蒂西雅想让白沙放宽心,帝国人这“以精神体看人”的传统不是一天两天了,今天那些想要袭击她的同学们,也不是刻意针对她。所谓路遥知马力,日久见人心——
蒂西雅的安慰还没说完,白沙就轻轻笑了一声。
“老师,我才不会管他们想些什么呢。”白沙不甚在意地说,““不是玄鸟又如何?就像今天,他们只能输给我。只要我一直赢下去,就没人能撼动我的尊严。”
白沙和蒂西雅老师聊完天, 转身回到训练场门口,就见两人正站在她离开的地方等着她。
一个是岑月淮,还有一个是西诺·乌斯。他们在训练场上立压群雄的表现, 让路过的同学们心有余悸, 与他们擦肩而过的时候总要好奇地瞥他们一眼。而岑月淮和西诺·乌斯双双无视了那些眼神,像两尊门神一般站那儿, 成了a班一道独特的风景线。

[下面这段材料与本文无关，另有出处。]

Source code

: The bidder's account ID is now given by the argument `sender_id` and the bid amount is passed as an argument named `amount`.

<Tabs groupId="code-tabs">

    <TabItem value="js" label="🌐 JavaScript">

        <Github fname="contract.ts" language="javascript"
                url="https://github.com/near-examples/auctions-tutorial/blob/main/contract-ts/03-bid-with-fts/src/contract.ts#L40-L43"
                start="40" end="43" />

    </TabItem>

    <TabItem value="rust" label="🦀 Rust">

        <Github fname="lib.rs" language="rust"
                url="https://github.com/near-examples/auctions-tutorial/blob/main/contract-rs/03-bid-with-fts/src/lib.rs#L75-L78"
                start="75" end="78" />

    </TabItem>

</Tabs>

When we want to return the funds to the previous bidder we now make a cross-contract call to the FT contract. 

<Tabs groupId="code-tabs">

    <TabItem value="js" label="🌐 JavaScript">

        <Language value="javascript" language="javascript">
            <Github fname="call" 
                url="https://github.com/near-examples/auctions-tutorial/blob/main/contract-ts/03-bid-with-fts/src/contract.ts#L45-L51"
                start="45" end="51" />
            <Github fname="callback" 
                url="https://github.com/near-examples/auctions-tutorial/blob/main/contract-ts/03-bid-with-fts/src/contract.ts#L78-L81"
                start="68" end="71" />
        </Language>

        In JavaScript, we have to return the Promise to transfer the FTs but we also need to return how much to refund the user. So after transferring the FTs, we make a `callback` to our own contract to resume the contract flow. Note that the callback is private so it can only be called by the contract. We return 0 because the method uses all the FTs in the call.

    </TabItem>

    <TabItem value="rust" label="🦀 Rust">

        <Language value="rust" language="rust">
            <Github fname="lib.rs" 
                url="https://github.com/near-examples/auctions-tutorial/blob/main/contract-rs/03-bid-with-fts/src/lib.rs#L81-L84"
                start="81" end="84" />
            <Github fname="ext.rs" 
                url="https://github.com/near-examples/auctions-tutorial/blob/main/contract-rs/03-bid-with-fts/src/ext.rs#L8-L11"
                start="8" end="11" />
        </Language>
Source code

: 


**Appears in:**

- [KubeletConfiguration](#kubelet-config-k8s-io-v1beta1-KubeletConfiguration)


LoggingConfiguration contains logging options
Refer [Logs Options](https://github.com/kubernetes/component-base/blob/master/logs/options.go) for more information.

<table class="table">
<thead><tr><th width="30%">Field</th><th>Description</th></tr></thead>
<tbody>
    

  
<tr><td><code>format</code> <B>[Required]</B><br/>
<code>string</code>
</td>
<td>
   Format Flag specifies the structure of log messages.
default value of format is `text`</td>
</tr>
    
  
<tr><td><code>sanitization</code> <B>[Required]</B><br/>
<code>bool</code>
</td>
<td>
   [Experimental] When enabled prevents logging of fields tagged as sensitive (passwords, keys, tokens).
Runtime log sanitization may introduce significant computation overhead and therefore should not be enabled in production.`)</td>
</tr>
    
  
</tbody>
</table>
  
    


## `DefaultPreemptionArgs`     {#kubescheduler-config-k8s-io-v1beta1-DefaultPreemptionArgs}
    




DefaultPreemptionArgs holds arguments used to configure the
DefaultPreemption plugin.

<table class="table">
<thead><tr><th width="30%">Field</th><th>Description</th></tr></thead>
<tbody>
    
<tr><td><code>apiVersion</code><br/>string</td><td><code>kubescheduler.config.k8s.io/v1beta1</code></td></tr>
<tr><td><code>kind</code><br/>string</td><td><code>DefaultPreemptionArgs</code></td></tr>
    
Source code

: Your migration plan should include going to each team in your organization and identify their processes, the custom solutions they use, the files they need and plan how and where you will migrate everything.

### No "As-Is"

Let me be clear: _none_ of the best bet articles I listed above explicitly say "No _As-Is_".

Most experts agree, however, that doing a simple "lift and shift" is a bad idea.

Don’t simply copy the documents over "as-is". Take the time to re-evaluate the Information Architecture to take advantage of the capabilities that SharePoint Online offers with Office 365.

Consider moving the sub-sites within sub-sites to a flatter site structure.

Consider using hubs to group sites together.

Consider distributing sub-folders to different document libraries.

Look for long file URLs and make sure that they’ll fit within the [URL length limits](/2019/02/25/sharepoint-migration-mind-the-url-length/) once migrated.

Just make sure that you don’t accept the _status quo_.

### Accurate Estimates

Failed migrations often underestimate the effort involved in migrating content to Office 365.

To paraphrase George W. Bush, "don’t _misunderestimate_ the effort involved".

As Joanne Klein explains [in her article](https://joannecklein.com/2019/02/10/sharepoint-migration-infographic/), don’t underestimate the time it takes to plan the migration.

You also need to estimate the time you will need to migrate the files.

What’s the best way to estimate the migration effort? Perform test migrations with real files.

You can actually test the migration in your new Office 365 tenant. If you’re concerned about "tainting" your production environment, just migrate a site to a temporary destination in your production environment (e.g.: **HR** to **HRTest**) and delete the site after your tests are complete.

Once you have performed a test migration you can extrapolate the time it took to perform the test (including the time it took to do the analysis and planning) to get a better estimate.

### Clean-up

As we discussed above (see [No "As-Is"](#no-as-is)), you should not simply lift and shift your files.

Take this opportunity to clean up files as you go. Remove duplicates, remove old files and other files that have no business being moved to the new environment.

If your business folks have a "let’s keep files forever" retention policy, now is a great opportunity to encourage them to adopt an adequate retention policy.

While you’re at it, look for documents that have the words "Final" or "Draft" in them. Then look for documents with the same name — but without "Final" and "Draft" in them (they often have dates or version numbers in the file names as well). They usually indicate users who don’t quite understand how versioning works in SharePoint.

“殿下,您总算回来了!”岑月淮看见白沙, 马上迎了上来, 脸上浮现出淡淡的隐忧,“蒂西雅老师没为难你吧?”
“她为难我做什么?老师还安慰我来着呢。”白沙安抚道,“没事的。”
岑月淮松了口气。
“蒂西雅老师怎么会为难殿下?你是不是忘了蒂西雅老师也是羽种了?”西诺·乌斯闻言,凑过来轻轻啧了一声,“她没有理由打压皇室。”
“你能不能别老拿血统说事?”岑月淮有些愠怒地瞪西诺·乌斯一眼, “蒂西雅老师今天说的话你都忘了?她分明有意想让我们抛开世家门阀的差距,只凭实力说话。”